• Problem to work on:
Copy, word for word, the stretch of the "Moonless Trust" devotional from "Amy Carmichael wrote" through "route to Colombo.".

• Document excerpt:
=-=-=-=-=
Tuesday, February 28, 2012

Moonless Trust

Moonless Trust
by Elisabeth Elliot


Some of you are perhaps feeling that you are voyaging just now on a moonless sea. Uncertainty surrounds you. There seem to be no signs to follow. Perhaps you feel about to be engulfed by loneliness. There is no one to whom you can speak of your need.

Amy Carmichael wrote of such a feeling when, as a missionary of twenty-six, she had to leave Japan because of poor health, then travel to China for recuperation, but then realized God was telling her to go to Ceylon. (All this preceded her going to India, where she stayed for fifty-three years.) I have on my desk her original handwritten letter of August 25, 1894, as she was en route to Colombo.
=-=-=-=-=
• Listed records:

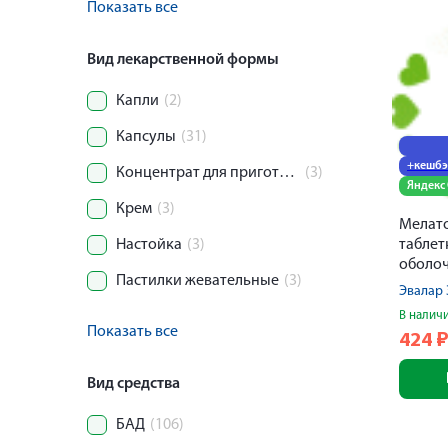
Показать все
Вид лекарственной формы
Капли
(2)
Капсулы
(31)
+кешбэ
Концентрат для приготовления раствора
(3)
Яндекс
Крем
(3)
Мелат
Настойка
(3)
таблет
оболо
Пастилки жевательные
(3)
3мг № 
Эвалар
В налич
Показать все
424
Вид средства
БАД
(106)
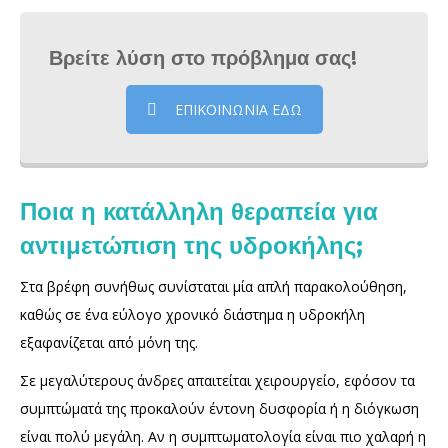
Βρείτε λύση στο πρόβλημα σας!
ΕΠΙΚΟΙΝΩΝΙΑ ΕΔΩ
Ποια η κατάλληλη θεραπεία για
αντιμετώπιση της υδροκήλης;
Στα βρέφη συνήθως συνίσταται μία απλή παρακολούθηση,
καθώς σε ένα εύλογο χρονικό διάστημα η υδροκήλη
εξαφανίζεται από μόνη της.
Σε μεγαλύτερους άνδρες απαιτείται χειρουργείο, εφόσον τα
συμπτώματά της προκαλούν έντονη δυσφορία ή η διόγκωση
είναι πολύ μεγάλη. Αν η συμπτωματολογία είναι πιο χαλαρή η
=-=-=-=-=
• Answer to this problem:
Amy Carmichael wrote of such a feeling when, as a missionary of twenty-six, she had to leave Japan because of poor health, then travel to China for recuperation, but then realized God was telling her to go to Ceylon. (All this preceded her going to India, where she stayed for fifty-three years.) I have on my desk her original handwritten letter of August 25, 1894, as she was en route to Colombo.